Пишу сейчас, потеряв голову от радости, точно пьяный, – не мой почерк, и, наверно, пишу нескладицу: не судите сегодняшних моих слов литературно.
Ради бога, не пишите мне, не тратьте на меня время и не создавайте мне праздника на самых буднях. Когда надо будет, я сам, нарушая эту просьбу, Вас о том попрошу.

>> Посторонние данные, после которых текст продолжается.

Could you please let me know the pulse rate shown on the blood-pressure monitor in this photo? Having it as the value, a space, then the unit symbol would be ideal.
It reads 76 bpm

Цветаева рассказывает о Вас с большим упоением, с глубиной, со способностью постижения и с хорошей, никого не унижающей, преданностью. Зубакина не видал, но о роде нашего знакомства Вы успели догадаться по моим умолчаниям. Теперь, после Ваших слов о нем, не будет с моей стороны предательством, если я скажу, что встреч с ним избегаю давно и насколько возможно. Я не знаю, что Вы разумели, назвав его аморальным. Надо сказать, что о нем ходит сплетня, определенно вздорная, и мне кажется, что он сам ее о себе распускает. Я почти убежден в этом, да это и в духе его психологического типа. Ведь весь он из алхимической кухни Достоевского, легче всего его себе представить в Павловске на даче у Мышкина. Это надо сказать в его защиту. Он очень изломан, но никакою подлостью, ни в малейшей мере не запятнан. Я избегал его не из-за этих слухов, а оттого, что всякая встреча с ним ставит в нестерпимое положение особой двойственности. Человек ведет себя так, точно он призван только поражать и нравиться (если такое призвание вообще мыслимо!!), а, между тем, менее всего в естественную тайну настоящего воздействия посвящен. Будто он никогда и не нюхал того, чем сам хочет пахнуть. Мы даже никогда не знакомились с ним. Он мне однажды представился, с визитной карточкой и чепухой, точно выскочив на пружине из трескучей потешной коробки. Между тем даже и этот скачок уже поражал какой-то несоответственностью, глубоко меня переконфузившей. По всему смыслу его подорожной, т<о> е<сть> его склонностям и притязаниям, менее всякого другого ему было позволительно выскакивать из коробки. Избытком треска одно время, под его вероятным влиянием, страдала и А<настасия> И<вановна>.